The monetary aggregates are all over the place with the cost of borrowing now looking to cross return on capital employed in many industries. Sooner than later, the economy will be faced with a situation in which debt servicing expenditure for private companies will far outweigh new capital expenditure. In other words, more money will be spent to defray past capacity creation than creation of new capacity: a clear indicator of a serious macroeconomic crisis.
Credit growth to the commercial sector has slowed down. Though the aggregate figure is still 17%—down from the 22% level—private corporate credit growth will occur at less than 10% on an incremental basis.
Unlike in the past, where an internal crisis never really spilled over to the external side, this time around, the domestic weakness are getting properly mirrored on to the external side; be it exports, currency or balance of trade or foreign investment.

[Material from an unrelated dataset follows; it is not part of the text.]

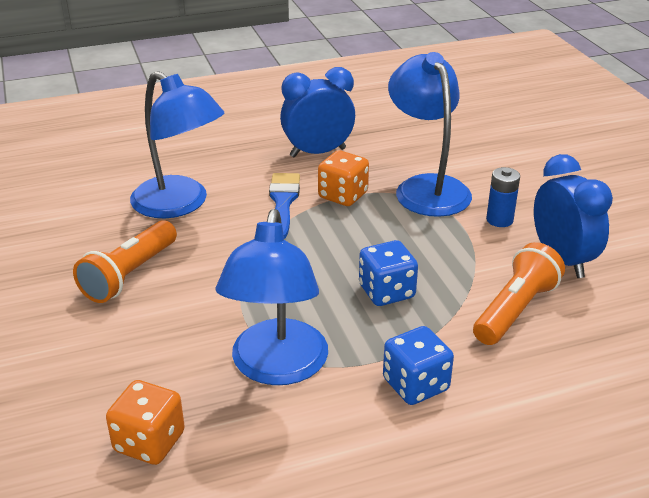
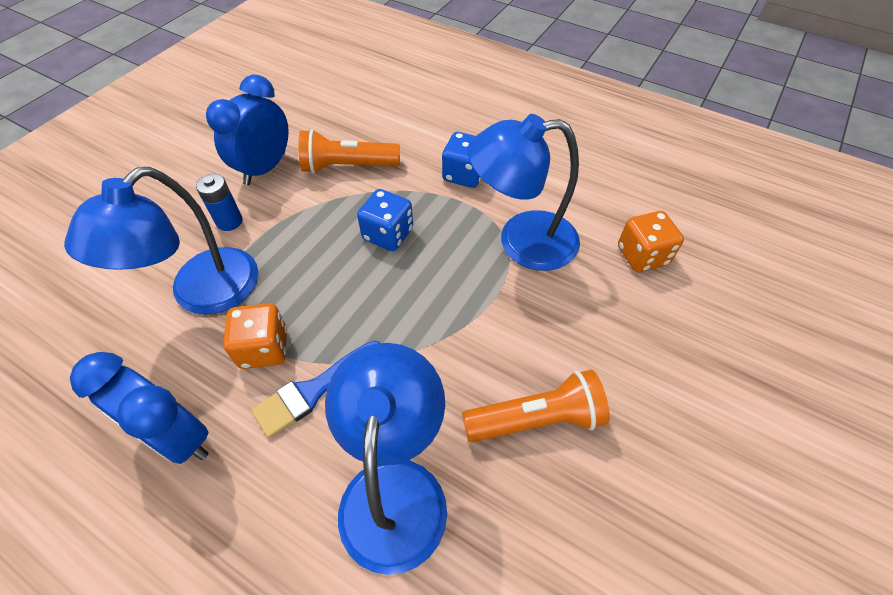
camera: 130 degrees left, 20 degrees up
blue lamp [216,209,328,385] -> blue lamp turned 150 degrees counterclockwise [468,114,580,271]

Add to this the familiar fiscal crisis. The fiscal deficit is way out of line and the combined fiscal deficit of the Centre and the states may well cross the 1990 level. That the government finances are a mess is hardly surprising considering that the government has managed to raise just Rs 1,145 crore through divestments of public sector units as compared with a target of Rs 40,000 crore for FY12. Under-recoveries for the oil marketing companies have touched a staggering Rs 65,000 crore in the first half of the fiscal.
When these short-term transient issues are seen in conjunction with the long-term structural resources deficit that India has, a protracted macroeconomic crisis begins to take shape. It is this that needs to be addressed through policy action rather than the simple deviations from the trend.